Researchers claim that high levels of a chemical named troponin in the blood can beused as evidence of a heart attack, and experts hope that this new test will enable doctors to make a diagnosis within one hour.
A highly sensitive blood test revealing the level of troponin will now be implemented on patients admitted to MRI suffering from chest pains.
The results of the test will then be compared to the patient's actual diagnosis in an attempt to determine its effectiveness.
The trial is the only one of its kind to take place in the UK, although other programmes have occurred in Australia, Belgium, France, Germany, Italy, Spain, Sweden, Switzerland and the USA, with 1,400 patients taking part in total.

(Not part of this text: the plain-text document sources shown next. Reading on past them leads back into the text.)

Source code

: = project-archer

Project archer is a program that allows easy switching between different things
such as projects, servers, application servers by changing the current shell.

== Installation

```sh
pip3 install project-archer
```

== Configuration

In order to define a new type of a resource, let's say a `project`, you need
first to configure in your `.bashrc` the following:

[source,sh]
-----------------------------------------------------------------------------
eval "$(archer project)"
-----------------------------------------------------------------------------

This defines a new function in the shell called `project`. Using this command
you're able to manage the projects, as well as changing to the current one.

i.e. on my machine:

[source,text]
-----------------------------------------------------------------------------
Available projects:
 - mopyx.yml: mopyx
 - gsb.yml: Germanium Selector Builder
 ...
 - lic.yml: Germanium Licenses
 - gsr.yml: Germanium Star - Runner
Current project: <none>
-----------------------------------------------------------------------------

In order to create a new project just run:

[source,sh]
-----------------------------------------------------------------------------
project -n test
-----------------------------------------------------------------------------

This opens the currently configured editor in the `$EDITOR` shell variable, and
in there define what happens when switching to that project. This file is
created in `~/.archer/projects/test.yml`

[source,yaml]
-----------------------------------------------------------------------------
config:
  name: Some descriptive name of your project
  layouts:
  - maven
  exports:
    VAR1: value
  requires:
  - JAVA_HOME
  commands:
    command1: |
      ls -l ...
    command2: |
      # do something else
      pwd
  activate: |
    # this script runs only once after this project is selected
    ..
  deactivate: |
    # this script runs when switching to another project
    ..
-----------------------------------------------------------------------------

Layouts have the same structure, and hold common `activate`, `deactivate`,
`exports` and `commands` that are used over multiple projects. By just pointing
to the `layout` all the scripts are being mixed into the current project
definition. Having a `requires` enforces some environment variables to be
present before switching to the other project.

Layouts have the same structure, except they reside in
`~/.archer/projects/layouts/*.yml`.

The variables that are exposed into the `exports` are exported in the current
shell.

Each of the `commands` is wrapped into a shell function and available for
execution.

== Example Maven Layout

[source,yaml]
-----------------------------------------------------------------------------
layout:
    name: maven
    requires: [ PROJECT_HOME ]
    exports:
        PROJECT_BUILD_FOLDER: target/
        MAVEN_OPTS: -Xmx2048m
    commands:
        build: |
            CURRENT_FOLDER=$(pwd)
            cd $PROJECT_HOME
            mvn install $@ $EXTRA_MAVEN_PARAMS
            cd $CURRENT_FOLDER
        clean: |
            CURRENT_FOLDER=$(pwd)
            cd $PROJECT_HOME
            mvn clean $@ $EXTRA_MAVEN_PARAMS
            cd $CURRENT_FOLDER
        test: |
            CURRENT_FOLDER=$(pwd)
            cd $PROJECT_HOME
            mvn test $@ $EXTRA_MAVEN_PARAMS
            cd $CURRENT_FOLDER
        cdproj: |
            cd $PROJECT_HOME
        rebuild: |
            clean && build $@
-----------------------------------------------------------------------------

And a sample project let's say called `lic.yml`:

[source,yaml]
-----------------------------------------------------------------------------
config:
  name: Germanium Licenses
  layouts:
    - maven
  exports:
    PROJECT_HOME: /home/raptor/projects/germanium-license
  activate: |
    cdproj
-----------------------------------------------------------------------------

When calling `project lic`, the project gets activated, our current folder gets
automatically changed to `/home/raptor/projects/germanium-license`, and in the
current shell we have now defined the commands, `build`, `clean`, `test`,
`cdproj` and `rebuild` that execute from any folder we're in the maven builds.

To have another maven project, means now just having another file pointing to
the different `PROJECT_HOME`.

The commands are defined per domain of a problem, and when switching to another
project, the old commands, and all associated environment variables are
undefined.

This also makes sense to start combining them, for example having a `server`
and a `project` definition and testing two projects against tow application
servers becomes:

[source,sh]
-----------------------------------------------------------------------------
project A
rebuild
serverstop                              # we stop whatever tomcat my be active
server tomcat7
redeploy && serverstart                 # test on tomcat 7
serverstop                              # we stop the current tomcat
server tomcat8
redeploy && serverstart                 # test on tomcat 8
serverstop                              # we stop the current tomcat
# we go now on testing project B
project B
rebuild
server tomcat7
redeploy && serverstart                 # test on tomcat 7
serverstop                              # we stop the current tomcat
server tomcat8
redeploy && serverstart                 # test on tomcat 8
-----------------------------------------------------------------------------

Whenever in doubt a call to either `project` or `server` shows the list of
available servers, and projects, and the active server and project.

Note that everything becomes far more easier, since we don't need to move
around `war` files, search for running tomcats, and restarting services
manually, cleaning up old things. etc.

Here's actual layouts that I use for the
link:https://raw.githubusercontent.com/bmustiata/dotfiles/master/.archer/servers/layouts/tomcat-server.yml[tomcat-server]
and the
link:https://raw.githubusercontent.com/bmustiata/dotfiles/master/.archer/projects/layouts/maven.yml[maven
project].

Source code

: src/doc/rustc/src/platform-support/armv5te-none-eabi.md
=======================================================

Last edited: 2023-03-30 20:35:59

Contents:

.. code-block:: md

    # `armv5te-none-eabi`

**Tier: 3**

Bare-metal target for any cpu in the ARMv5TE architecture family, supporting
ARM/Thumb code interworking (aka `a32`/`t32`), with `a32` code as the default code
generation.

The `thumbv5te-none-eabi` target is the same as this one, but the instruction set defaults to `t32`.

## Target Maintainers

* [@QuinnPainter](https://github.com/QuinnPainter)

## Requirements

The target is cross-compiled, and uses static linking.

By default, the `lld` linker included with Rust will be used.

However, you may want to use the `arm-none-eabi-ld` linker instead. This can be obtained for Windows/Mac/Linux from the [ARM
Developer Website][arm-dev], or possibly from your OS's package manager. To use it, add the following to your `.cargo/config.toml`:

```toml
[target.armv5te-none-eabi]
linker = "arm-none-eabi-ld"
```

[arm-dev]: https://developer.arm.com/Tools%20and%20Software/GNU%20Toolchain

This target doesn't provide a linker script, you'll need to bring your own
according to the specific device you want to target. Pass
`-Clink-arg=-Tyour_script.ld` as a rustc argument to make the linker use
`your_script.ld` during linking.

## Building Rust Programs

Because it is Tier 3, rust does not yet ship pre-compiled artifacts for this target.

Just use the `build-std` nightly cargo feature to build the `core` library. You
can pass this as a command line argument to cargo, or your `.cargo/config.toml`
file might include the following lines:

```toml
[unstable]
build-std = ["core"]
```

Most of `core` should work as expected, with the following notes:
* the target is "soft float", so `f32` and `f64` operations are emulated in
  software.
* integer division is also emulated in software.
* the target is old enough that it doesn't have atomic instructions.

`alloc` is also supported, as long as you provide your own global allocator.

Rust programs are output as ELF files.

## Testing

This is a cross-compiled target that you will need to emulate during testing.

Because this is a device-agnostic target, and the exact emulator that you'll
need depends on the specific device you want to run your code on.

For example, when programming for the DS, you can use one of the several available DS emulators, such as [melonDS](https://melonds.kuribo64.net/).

The team of researchers from the University of Manchester is being led by Dr Richard Body, who specialises in looking at more efficient ways of diagnosing heart attacks.
Commenting on the trial, Dr Body said: "This study could potentially make a huge difference to the way staff in emergency departments diagnose heart attacks and the subsequent treatment options for patients.
"If we can rule out a heart attack in as little as an hour, this is reassuring for patients, reduces the likelihood of them being admitted to hospital, prevents any unnecessary treatment and means we can look for other causes of their chest pain."
He added that the time saved would potentially mean that patients could be transferred to the right specialist service without wasting the time needed in order to make a full recovery.
The next step of the trial will see blood samples collected from all participating trial sites submitted to a laboratory, where they will be rigorously analysed over the next 12 months.
Dr Body and his team say that they hope to have definitive results by the middle of 2014.